Il a refusé de traiter la poésie comme s’il s’agissait de mots écrits par une main que n’importe quelle main de poète pourrait créer, mais il a plutôt choisi que le poème soit un foyer de contemplation et un abri de questionnement.
Ses œuvres littéraires semblaient être un voyage de réflexion profonde, partant du moi individuel et ouvert au moi humain collectif.
Dagher n’a pas oublié de voir avec les yeux d’un critique habile, mais il n’a parlé qu’avec la voix d’un poète. Quand sa main se tendait pour prendre un livre du patrimoine et le lire, l'autre se tendait pour prendre un livre de la modernité.
Voici le texte de la conversation avec lui :
Il s’agit d’une obsession dont je ne connais pas la profondeur et les motifs, même si elle est inscrite dans l’air. Ce qui ajoute à cela, c’est que les discours inutiles sont devenus, dans les mots de beaucoup, équivalents à ce dicton : « Ceci est de la poésie ». L'incident mentionné est vrai, et il y en a d'autres dont je me souviens, lorsque des troubles de l'élocution sont devenus le sens de poils bégayant sur ma langue.
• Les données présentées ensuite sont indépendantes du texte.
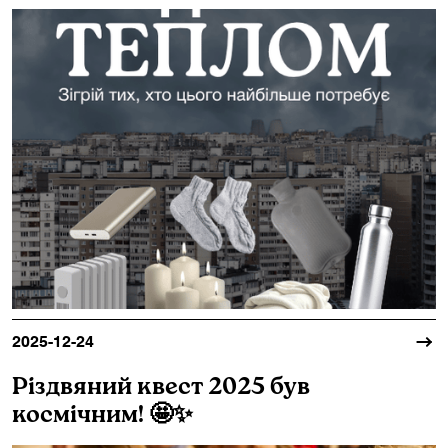
2025-12-24
Різдвяний квест 2025 був
космічним! 🤩✨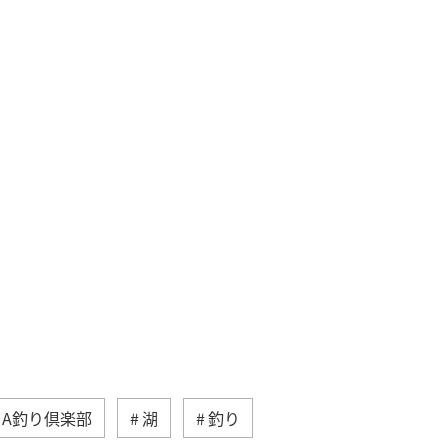
NA釣り倶楽部
湖
釣り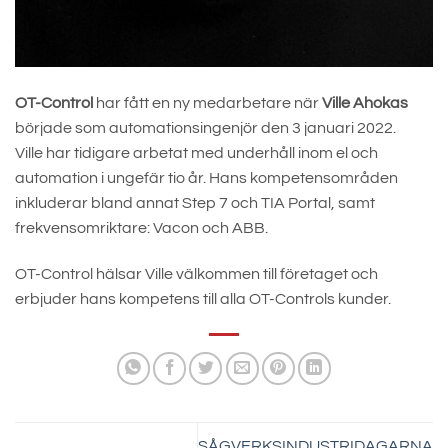
OT-Control
har fått en ny medarbetare när
Ville Ahokas
började som automationsingenjör den 3 januari 2022.
Ville har tidigare arbetat med underhåll inom el och
automation i ungefär tio år. Hans kompetensområden
inkluderar bland annat Step 7 och TIA Portal, samt
frekvensomriktare: Vacon och ABB.
OT-Control hälsar Ville välkommen till företaget och
erbjuder hans kompetens till alla OT-Controls kunder.
SÅGVERKSINDUSTRIDAGARNA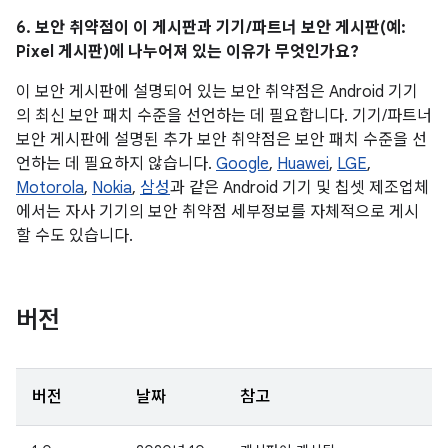
6. 보안 취약점이 이 게시판과 기기/파트너 보안 게시판(예:
Pixel 게시판)에 나누어져 있는 이유가 무엇인가요?
이 보안 게시판에 설명되어 있는 보안 취약점은 Android 기기
의 최신 보안 패치 수준을 선언하는 데 필요합니다. 기기/파트너
보안 게시판에 설명된 추가 보안 취약점은 보안 패치 수준을 선
언하는 데 필요하지 않습니다.
Google
,
Huawei
,
LGE
,
Motorola
,
Nokia
,
삼성
과 같은 Android 기기 및 칩셋 제조업체
에서는 자사 기기의 보안 취약점 세부정보를 자체적으로 게시
할 수도 있습니다.
버전
버전
날짜
참고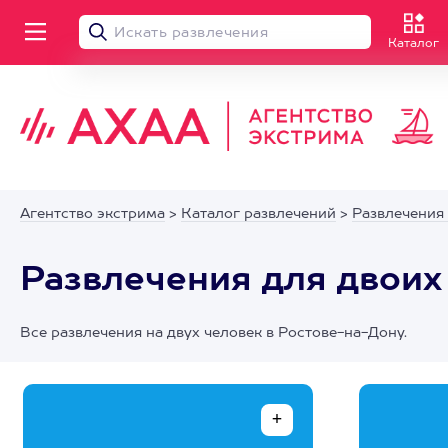
Каталог
Агентство экстрима
>
Каталог развлечений
>
Развлечения
Развлечения для двоих
Все развлечения на двух человек в Ростове-на-Дону.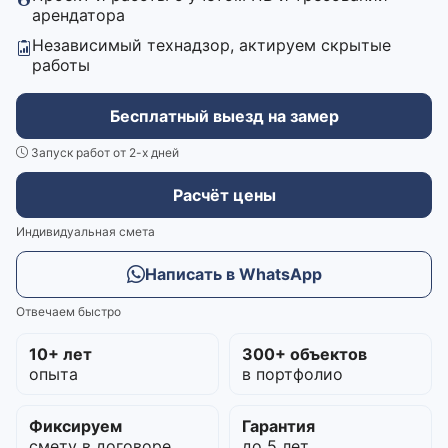
арендатора
Независимый технадзор, актируем скрытые
работы
Бесплатный выезд на замер
Запуск работ от 2-х дней
Расчёт цены
Индивидуальная смета
Написать в WhatsApp
Отвечаем быстро
10+ лет
300+ объектов
опыта
в портфолио
Фиксируем
Гарантия
смету в договоре
до 5 лет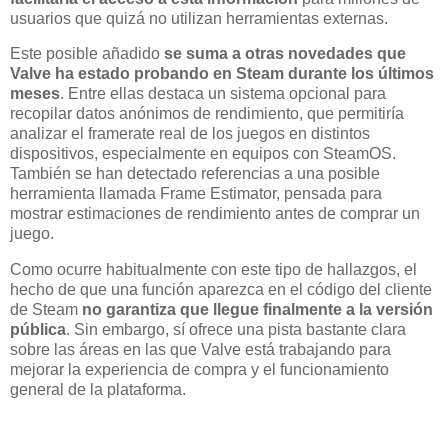
usuarios que quizá no utilizan herramientas externas.
Este posible añadido
se suma a otras novedades que
Valve ha estado probando en Steam durante los últimos
meses
. Entre ellas destaca un sistema opcional para
recopilar datos anónimos de rendimiento, que permitiría
analizar el framerate real de los juegos en distintos
dispositivos, especialmente en equipos con SteamOS.
También se han detectado referencias a una posible
herramienta llamada Frame Estimator, pensada para
mostrar estimaciones de rendimiento antes de comprar un
juego.
Como ocurre habitualmente con este tipo de hallazgos, el
hecho de que una función aparezca en el código del cliente
de Steam
no garantiza que llegue finalmente a la versión
pública
. Sin embargo, sí ofrece una pista bastante clara
sobre las áreas en las que Valve está trabajando para
mejorar la experiencia de compra y el funcionamiento
general de la plataforma.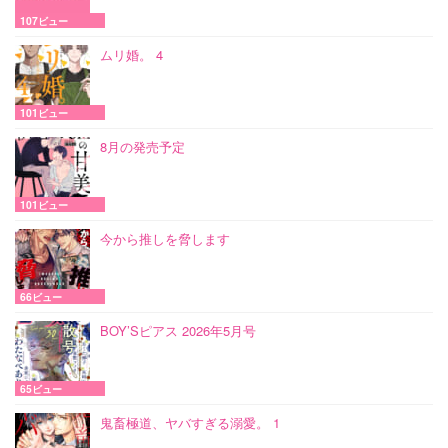
107ビュー
ムリ婚。 4
101ビュー
8月の発売予定
101ビュー
今から推しを脅します
66ビュー
BOY’Sピアス 2026年5月号
65ビュー
鬼畜極道、ヤバすぎる溺愛。 1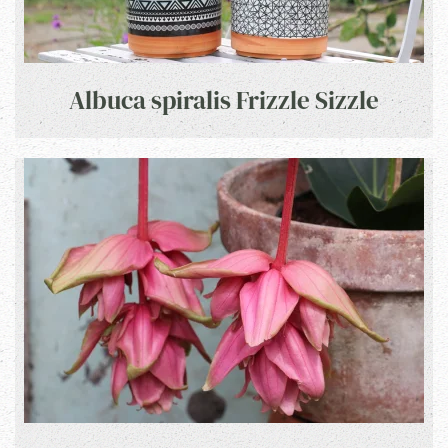
Albuca spiralis Frizzle Sizzle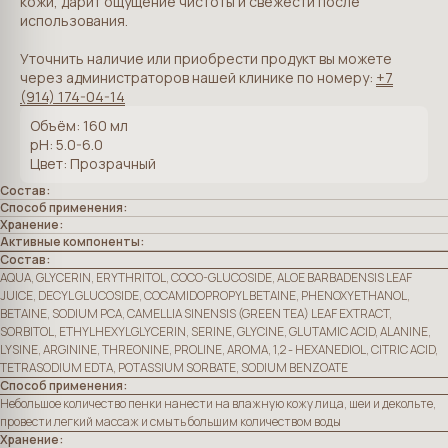
кожи, дарит ощущение чистоты и свежести после
использования.
Уточнить наличие или приобрести продукт вы можете
через администраторов нашей клинике по номеру:
+7
(914) 174-04-14
Объём: 160 мл
рН: 5.0-6.0
Цвет: Прозрачный
Состав:
Способ применения:
Хранение:
Активные компоненты:
Состав:
AQUA, GLYCERIN, ERYTHRITOL, COCO-GLUCOSIDE, ALOE BARBADENSIS LEAF
JUICE, DECYL GLUCOSIDE, COCAMIDOPROPYL BETAINE, PHENOXYETHANOL,
BETAINE, SODIUM PCA, CAMELLIA SINENSIS (GREEN TEA) LEAF EXTRACT,
SORBITOL, ETHYLHEXYLGLYCERIN, SERINE, GLYCINE, GLUTAMIC ACID, ALANINE,
LYSINE, ARGININE, THREONINE, PROLINE, AROMA, 1,2 - HEXANEDIOL, CITRIC ACID,
TETRASODIUM EDTA, POTASSIUM SORBATE, SODIUM BENZOATE
Способ применения:
Небольшое количество пенки нанести на влажную кожу лица, шеи и декольте,
провести легкий массаж и смыть большим количеством воды
Хранение: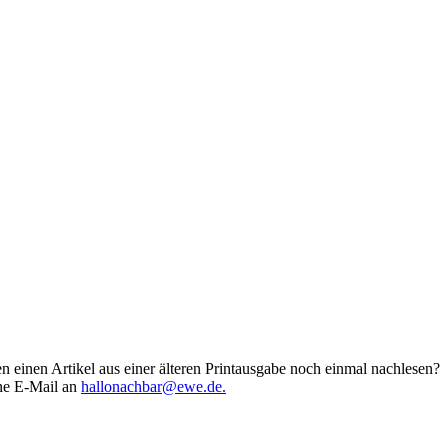
einen Artikel aus einer älteren Printausgabe noch einmal nachlesen?
ine E-Mail an
hallonachbar@ewe.de.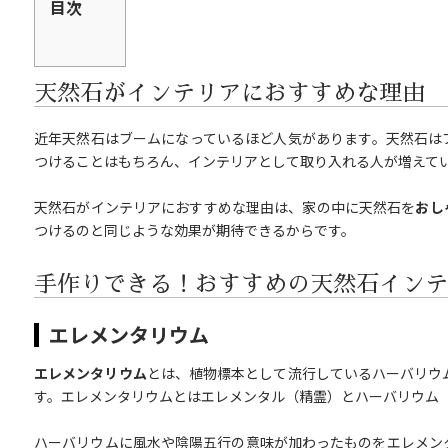
目次
天然石がインテリアにおすすめな理由
近年天然石はブームになっているほど人気があります。天然石は
つけることはもちろん、インテリアとして取り入れる人が増えて
天然石がインテリアにおすすめな理由は、家の中に天然石を
おし
つけるのと同じような効果が期待できるからです。
手作りできる！おすすめの天然石インテ
エレメンタリウム
エレメンタリウム
とは、植物標本として流行しているハーバリウ
す。エレメンタリウムとはエレメンタル（精霊）とハーバリウム
ハーバリウムに風水や陰陽五行の意味が加わったものをエレメン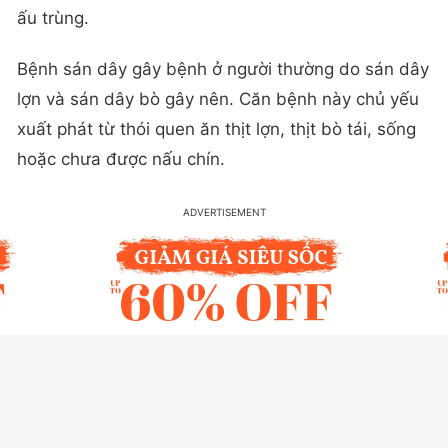
ấu trùng.
Bệnh sán dây gây bệnh ở người thường do sán dây
lợn và sán dây bò gây nên. Căn bệnh này chủ yếu
xuất phát từ thói quen ăn thịt lợn, thịt bò tái, sống
hoặc chưa được nấu chín.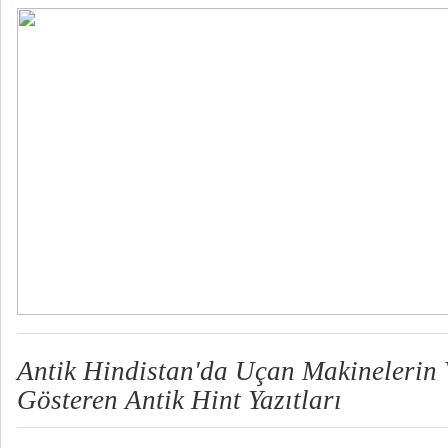
Antik Hindistan'da Uçan Makinelerin
Gösteren Antik Hint Yazıtları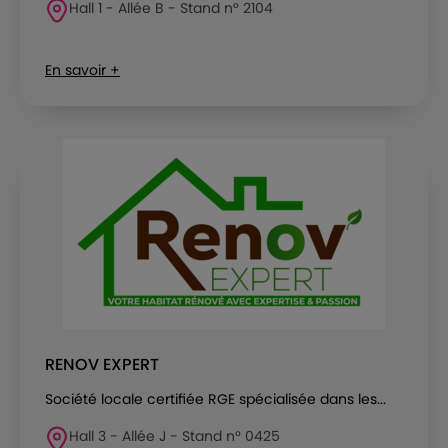
Hall 1 - Allée B - Stand n° 2104
En savoir +
RENOV EXPERT
Société locale certifiée RGE spécialisée dans les...
Hall 3 - Allée J - Stand n° 0425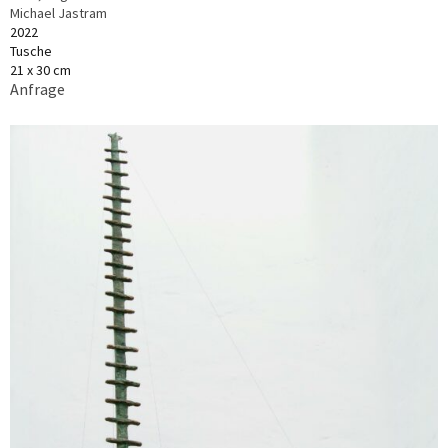
Michael Jastram
2022
Tusche
21 x 30 cm
Anfrage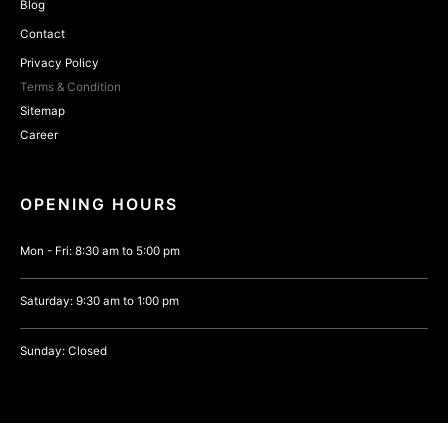
Blog
Contact
Privacy Policy
Terms & Condition
Sitemap
Career
OPENING HOURS
Mon - Fri: 8:30 am to 5:00 pm
Saturday: 9:30 am to 1:00 pm
Sunday: Closed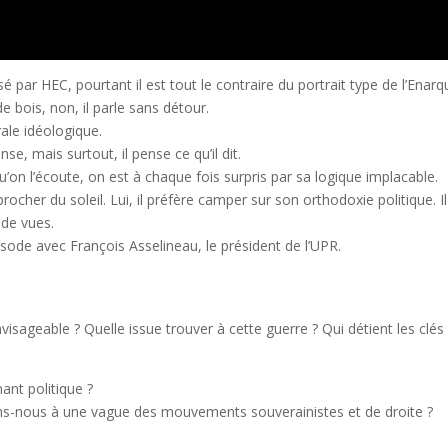
sé par HEC, pourtant il est tout le contraire du portrait type de l’Enarq
e bois, non, il parle sans détour.
ale idéologique.
nse, mais surtout, il pense ce qu’il dit.
on l’écoute, on est à chaque fois surpris par sa logique implacable.
rocher du soleil. Lui, il préfère camper sur son orthodoxie politique. Il
 de vues.
sode avec François Asselineau, le président de l’UPR.
visageable ? Quelle issue trouver à cette guerre ? Qui détient les clés
nant politique ?
rons-nous à une vague des mouvements souverainistes et de droite ?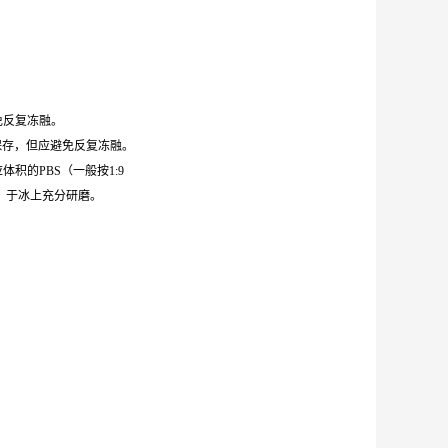
避免反复冻融。
0℃保存，但应避免反复冻融。
体积的PBS（一般按1:9
，于冰上充分研磨。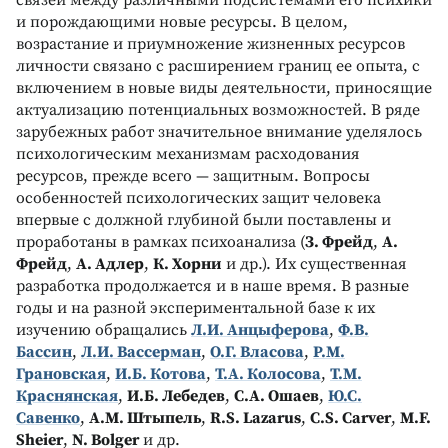
и порождающими новые ресурсы. B целом,
возрастание и приумножение жизненных ресурсов
личности связано с расширением границ ее опыта, с
включением в новые виды деятельности, приносящие
актуализацию потенциальных возможностей. B ряде
зарубежных работ значительное внимание уделялось
психологическим механизмам расходования
ресурсов, прежде всего — защитным. Bопросы
особенностей психологических защит человека
впервые с должной глубиной были поставлены и
проработаны в рамках психоанализа (
З. Фрейд
,
А.
Фрейд
,
А. Адлер
,
К. Xорни
и др.). Их существенная
разработка продолжается и в наше время. B разные
годы и на разной экспериментальной базе к их
изучению обращались
Л.И. Анцыферова
,
Ф.B.
Бассин
,
Л.И. Bассерман
,
О.Г. Bласова
,
Р.М.
Грановская
,
И.Б. Котова
,
T.А. Колосова
,
T.М.
Краснянская
,
И.Б. Лебедев
,
С.А. Ошаев
,
Ю.С.
Савенко
,
А.М. Штыпель
,
R.S. Lazarus
,
C.S. Carver
,
M.F.
Sheier
,
N. Bolger
и др.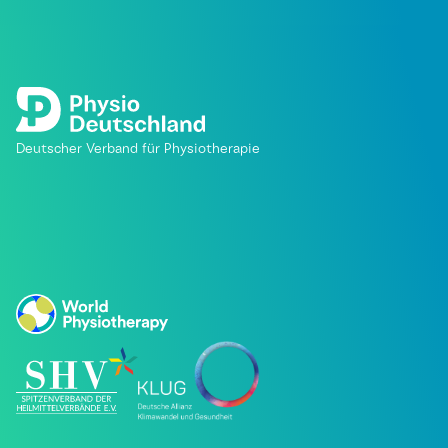
Deutscher Verband für Physiotherapie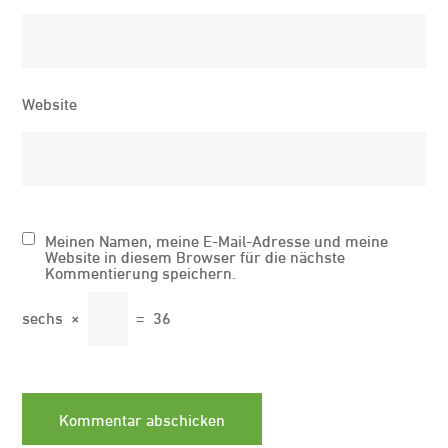
Website
Meinen Namen, meine E-Mail-Adresse und meine
Website in diesem Browser für die nächste
Kommentierung speichern.
sechs
×
=
36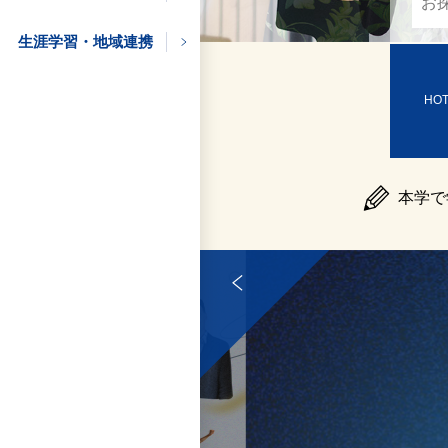
学びたい方
生涯学習・地域連携
HO
の方
の方
本学で
の方
企業の方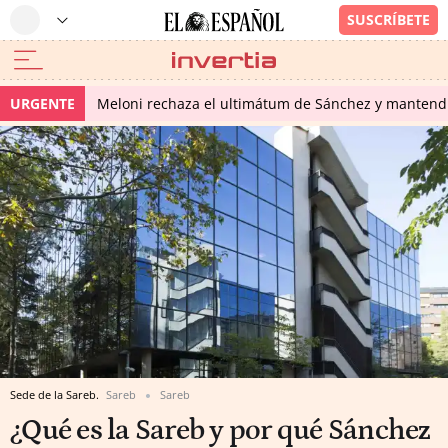
URGENTE
Meloni rechaza el ultimátum de Sánchez y mantendr
Sede de la Sareb.
Sareb
Sareb
¿Qué es la Sareb y por qué Sánchez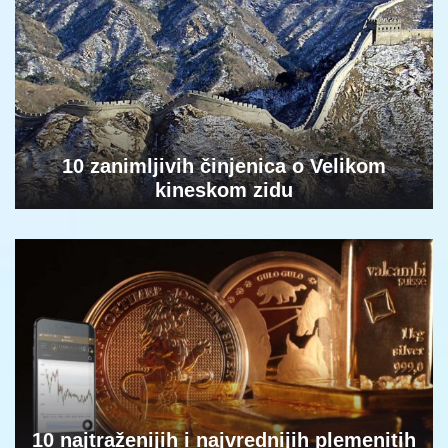
10 zanimljivih činjenica o Velikom
kineskom zidu
10 najtraženijih i najvrednijih plemenitih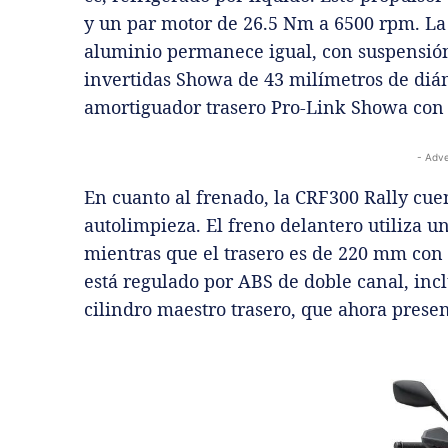
y un par motor de 26.5 Nm a 6500 rpm. La 
aluminio permanece igual, con suspensión
invertidas Showa de 43 milímetros de diá
amortiguador trasero Pro-Link Showa con 
- Adve
En cuanto al frenado, la CRF300 Rally cue
autolimpieza. El freno delantero utiliza 
mientras que el trasero es de 220 mm con 
está regulado por ABS de doble canal, inc
cilindro maestro trasero, que ahora prese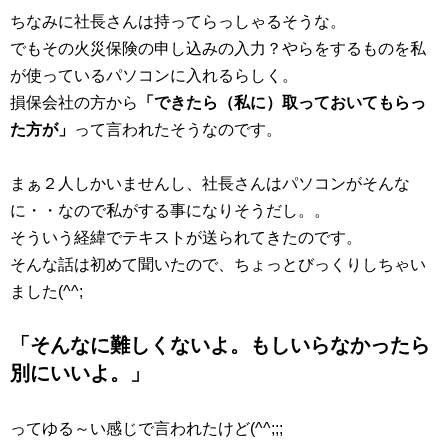
ちなみに社長さんは持ってらっしゃるそうな。
でもその火災保険の申し込みの入力？やらをするものを私
が使っているパソコンに入れるらしく。
損保会社の方から
「できたら（私に）取っておいてもらっ
た方が」
って言われたそうなのです。
まぁ２人しかいませんし、社長さんはパソコンがそんな
に・・なので私がする事になりそうだし。。
そういう経緯でテキストが送られてきたのです。
そんな話は初めて聞いたので、ちょっとびっくりしちゃい
ました(^^;
「そんなに難しくないよ。もしいらなかったら
別にいいよ。」
ってゆる～い感じで言われたけど(^^;;;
Cette insistance de ma part est peut-être due à mon sentiment que je ne suis pas devenu poète et que je ne le deviendrai jamais. C'est une passion qui peut signifier à la fois désespoir et détermination, semblable à Sisyphe dans la mythologie grecque, qui élève son fardeau, son rocher, jusqu'au sommet, puis en tombe et retombe en bas.
Pourtant, il ne cesse de le réciter encore et encore... Ce que la légende ne dit pas, et ce qui m'inquiète en le disant, c'est que la tentative de réciter le poème n'est pas sans détermination, mais est toujours motivée par l'espoir qu'il sera récité. Ce qui est le plus étroitement lié au poème, c'est qu'il est un acte de plaisir et d'extase.